- [EXERCISE REQUIREMENTS]: List each line below that contains the string "Weitere".

- [AVAILABLE DATA]:
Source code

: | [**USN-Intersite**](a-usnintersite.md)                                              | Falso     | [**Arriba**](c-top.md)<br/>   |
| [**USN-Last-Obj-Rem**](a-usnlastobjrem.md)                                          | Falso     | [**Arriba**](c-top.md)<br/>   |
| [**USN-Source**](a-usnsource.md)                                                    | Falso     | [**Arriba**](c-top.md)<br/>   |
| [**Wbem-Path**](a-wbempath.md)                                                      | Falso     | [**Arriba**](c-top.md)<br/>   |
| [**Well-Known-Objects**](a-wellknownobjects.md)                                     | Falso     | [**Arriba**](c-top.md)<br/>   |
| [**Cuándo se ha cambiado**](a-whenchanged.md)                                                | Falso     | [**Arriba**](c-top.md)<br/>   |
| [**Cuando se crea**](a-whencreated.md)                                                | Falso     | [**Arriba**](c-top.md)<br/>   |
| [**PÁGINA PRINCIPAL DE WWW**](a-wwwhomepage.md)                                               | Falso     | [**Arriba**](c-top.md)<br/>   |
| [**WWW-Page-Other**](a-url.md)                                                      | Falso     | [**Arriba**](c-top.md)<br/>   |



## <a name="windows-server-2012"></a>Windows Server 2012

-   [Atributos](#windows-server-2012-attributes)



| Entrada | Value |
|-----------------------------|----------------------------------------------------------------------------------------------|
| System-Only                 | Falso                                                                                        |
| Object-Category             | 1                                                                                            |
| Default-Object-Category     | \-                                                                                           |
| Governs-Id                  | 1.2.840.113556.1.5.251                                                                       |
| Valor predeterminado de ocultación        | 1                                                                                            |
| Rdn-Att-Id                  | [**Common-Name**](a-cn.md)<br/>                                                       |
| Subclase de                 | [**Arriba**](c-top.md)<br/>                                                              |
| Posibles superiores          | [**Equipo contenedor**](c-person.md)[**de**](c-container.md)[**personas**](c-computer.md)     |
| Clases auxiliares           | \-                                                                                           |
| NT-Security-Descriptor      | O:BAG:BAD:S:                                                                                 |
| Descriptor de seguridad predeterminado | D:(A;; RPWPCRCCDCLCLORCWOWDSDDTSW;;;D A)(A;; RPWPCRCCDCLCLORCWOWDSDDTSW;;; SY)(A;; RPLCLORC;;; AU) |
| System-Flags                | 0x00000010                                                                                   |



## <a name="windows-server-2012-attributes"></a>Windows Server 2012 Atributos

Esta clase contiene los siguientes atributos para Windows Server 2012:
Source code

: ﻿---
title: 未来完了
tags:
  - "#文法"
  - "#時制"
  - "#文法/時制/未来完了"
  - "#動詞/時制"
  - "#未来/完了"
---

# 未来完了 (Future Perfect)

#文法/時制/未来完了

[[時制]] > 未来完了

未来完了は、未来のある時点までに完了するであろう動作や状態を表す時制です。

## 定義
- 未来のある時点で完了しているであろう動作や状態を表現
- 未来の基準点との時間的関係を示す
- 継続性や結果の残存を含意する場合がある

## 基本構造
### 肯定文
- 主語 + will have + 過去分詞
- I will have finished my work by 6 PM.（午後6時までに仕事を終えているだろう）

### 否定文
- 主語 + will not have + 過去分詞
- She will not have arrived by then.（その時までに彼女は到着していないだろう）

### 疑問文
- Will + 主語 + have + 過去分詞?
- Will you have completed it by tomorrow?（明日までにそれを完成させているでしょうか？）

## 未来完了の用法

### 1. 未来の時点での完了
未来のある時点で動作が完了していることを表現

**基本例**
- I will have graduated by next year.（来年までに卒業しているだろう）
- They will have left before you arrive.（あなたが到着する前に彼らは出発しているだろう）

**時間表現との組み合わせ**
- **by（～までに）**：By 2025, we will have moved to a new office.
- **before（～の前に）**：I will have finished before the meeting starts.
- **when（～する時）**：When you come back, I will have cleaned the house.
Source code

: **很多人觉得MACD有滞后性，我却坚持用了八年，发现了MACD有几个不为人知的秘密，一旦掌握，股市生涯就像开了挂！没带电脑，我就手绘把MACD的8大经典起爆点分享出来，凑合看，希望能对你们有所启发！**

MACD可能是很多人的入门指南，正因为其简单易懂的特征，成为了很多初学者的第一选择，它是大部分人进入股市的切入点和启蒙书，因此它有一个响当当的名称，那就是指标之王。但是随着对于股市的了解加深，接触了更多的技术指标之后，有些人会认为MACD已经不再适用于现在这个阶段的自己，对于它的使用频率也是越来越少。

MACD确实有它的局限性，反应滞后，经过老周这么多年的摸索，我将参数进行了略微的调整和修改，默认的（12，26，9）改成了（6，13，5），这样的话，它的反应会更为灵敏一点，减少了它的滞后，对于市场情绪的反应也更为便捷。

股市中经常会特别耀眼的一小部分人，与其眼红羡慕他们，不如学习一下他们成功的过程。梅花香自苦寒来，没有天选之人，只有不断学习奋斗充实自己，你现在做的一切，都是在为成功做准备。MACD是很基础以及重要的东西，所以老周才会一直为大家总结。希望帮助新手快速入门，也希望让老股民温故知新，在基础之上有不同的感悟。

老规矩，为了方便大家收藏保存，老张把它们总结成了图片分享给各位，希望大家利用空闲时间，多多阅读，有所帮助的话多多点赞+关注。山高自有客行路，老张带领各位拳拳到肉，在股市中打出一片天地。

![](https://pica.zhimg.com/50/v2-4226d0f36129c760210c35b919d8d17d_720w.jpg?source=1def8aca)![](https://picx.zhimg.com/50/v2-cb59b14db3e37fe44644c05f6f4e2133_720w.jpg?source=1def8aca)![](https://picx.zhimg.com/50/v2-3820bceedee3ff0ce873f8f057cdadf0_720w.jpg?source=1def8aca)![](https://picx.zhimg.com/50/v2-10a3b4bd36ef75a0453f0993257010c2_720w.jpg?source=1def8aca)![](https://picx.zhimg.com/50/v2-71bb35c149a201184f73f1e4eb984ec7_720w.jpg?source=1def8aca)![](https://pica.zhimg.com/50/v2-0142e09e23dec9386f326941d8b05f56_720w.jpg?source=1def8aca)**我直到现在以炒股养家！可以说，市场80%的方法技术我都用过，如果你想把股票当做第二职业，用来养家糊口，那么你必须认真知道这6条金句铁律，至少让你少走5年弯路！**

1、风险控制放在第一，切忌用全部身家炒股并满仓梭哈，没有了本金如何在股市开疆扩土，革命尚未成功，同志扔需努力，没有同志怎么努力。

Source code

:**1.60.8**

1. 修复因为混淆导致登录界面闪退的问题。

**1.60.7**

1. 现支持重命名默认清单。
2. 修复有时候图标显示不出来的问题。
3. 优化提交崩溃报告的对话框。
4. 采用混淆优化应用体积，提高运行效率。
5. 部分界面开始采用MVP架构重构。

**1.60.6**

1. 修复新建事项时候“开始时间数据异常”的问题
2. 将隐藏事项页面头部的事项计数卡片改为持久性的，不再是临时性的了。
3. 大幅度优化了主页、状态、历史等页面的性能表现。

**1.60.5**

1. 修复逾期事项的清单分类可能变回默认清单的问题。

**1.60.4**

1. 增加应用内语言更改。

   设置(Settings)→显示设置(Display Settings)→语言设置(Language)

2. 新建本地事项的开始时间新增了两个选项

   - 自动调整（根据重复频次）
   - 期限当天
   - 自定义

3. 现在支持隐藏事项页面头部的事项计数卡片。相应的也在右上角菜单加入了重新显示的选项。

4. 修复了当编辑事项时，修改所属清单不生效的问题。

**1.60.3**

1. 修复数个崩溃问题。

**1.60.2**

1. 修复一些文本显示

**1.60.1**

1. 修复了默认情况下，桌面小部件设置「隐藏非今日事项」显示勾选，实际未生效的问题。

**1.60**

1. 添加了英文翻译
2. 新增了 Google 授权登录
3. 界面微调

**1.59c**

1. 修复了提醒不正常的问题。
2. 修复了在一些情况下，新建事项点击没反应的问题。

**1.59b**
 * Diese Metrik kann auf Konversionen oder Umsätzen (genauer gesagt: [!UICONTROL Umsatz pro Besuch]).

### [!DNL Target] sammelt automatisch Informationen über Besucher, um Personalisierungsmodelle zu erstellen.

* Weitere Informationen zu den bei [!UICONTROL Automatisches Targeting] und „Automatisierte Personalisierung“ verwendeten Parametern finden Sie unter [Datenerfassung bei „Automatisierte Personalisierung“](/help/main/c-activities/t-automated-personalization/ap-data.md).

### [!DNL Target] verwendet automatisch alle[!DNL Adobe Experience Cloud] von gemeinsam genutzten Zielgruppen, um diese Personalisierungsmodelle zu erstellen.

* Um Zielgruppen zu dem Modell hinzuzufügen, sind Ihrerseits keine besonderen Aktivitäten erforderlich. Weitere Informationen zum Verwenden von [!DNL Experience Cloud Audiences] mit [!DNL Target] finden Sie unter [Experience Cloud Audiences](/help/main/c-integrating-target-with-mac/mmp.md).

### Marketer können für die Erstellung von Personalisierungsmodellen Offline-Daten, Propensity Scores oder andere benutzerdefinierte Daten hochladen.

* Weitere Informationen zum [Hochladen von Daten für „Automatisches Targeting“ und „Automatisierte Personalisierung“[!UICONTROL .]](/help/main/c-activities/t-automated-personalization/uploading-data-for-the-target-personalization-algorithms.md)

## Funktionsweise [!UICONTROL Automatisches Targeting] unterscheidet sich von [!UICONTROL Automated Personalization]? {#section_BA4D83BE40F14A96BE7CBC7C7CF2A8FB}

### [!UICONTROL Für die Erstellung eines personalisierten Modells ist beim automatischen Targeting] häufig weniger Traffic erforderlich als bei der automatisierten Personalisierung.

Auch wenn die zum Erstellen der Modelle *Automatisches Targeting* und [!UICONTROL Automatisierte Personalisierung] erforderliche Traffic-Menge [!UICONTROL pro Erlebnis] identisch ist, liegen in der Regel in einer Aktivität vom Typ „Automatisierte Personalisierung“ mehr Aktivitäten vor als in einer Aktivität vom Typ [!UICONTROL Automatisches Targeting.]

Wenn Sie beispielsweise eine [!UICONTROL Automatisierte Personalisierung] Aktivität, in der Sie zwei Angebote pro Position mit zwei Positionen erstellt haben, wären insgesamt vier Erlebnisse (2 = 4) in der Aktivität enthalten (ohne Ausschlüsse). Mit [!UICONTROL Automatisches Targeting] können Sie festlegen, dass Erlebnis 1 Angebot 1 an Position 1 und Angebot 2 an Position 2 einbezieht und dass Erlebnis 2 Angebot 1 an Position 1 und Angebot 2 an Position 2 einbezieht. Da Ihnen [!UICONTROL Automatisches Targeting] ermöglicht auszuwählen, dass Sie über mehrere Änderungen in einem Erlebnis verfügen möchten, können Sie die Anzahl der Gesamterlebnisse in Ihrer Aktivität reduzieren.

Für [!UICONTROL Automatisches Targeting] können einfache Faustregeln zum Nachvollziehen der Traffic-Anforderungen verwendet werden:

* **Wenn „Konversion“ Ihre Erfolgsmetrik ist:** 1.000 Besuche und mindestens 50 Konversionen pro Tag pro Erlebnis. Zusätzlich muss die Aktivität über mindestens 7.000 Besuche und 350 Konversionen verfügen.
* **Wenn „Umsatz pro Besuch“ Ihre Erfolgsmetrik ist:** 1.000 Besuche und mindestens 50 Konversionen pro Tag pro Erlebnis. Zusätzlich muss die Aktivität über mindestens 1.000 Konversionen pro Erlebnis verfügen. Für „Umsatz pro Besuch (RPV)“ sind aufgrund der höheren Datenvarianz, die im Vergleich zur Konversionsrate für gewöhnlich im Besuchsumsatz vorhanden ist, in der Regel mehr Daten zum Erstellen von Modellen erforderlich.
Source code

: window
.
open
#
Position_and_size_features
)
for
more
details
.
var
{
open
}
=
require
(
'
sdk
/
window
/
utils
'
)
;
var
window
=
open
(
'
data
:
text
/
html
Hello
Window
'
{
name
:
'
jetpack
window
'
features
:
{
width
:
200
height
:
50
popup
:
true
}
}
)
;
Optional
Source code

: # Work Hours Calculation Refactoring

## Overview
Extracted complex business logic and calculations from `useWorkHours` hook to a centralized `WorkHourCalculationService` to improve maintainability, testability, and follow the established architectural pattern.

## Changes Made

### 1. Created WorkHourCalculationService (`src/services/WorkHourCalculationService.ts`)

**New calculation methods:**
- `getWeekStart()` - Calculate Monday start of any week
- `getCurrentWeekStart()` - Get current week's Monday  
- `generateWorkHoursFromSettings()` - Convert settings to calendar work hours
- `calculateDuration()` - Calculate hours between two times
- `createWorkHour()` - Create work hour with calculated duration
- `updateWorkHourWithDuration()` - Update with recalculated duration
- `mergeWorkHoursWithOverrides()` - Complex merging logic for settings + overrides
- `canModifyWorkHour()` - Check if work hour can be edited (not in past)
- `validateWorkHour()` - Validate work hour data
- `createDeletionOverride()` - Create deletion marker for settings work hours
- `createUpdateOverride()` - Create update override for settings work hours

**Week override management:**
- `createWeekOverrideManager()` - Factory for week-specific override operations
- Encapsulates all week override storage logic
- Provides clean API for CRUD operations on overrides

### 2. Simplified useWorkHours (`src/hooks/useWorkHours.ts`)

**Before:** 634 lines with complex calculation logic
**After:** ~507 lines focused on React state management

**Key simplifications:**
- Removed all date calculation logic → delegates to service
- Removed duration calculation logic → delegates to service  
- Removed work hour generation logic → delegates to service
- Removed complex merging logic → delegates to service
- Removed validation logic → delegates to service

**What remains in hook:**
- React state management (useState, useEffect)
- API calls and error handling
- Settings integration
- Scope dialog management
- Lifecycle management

- [SOLUTION TO THIS EXERCISE]:
* Weitere Informationen zu den bei [!UICONTROL Automatisches Targeting] und „Automatisierte Personalisierung“ verwendeten Parametern finden Sie unter [Datenerfassung bei „Automatisierte Personalisierung“](/help/main/c-activities/t-automated-personalization/ap-data.md).
* Um Zielgruppen zu dem Modell hinzuzufügen, sind Ihrerseits keine besonderen Aktivitäten erforderlich. Weitere Informationen zum Verwenden von [!DNL Experience Cloud Audiences] mit [!DNL Target] finden Sie unter [Experience Cloud Audiences](/help/main/c-integrating-target-with-mac/mmp.md).
* Weitere Informationen zum [Hochladen von Daten für „Automatisches Targeting“ und „Automatisierte Personalisierung“[!UICONTROL .]](/help/main/c-activities/t-automated-personalization/uploading-data-for-the-target-personalization-algorithms.md)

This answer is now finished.